### YOUR INSTRUCTIONS
Each line below from the one containing "FAT Brands Celebrates" through the one containing "calling for our" is to be given again exactly, and no line outside that span.

### ENTRIES SHOWN
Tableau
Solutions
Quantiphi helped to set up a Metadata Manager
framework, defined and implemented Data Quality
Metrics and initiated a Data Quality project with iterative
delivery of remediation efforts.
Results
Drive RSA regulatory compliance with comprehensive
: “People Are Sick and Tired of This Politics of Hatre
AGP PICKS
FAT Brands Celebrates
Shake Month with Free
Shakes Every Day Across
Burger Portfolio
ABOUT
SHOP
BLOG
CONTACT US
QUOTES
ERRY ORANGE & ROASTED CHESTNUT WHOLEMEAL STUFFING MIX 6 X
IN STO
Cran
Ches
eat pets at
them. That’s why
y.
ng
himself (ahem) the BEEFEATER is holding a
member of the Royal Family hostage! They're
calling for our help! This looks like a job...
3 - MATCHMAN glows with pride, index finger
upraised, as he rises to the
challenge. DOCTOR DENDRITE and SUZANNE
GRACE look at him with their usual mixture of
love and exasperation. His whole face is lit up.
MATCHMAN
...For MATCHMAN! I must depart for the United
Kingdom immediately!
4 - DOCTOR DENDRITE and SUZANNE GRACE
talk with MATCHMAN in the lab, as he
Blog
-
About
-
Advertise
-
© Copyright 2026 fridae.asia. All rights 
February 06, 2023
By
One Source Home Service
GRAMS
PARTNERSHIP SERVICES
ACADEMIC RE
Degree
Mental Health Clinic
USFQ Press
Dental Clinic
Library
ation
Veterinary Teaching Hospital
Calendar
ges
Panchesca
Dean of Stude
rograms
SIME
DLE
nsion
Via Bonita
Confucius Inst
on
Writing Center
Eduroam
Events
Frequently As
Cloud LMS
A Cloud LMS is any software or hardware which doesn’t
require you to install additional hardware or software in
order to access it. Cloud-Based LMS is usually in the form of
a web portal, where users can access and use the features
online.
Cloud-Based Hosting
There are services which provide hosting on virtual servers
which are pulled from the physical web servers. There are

### ANSWER TO THIS TASK
FAT Brands Celebrates
Shake Month with Free
Shakes Every Day Across
Burger Portfolio
ABOUT
SHOP
BLOG
CONTACT US
QUOTES
ERRY ORANGE & ROASTED CHESTNUT WHOLEMEAL STUFFING MIX 6 X
IN STO
Cran
Ches
eat pets at
them. That’s why
y.
ng
himself (ahem) the BEEFEATER is holding a
member of the Royal Family hostage! They're
calling for our help! This looks like a job...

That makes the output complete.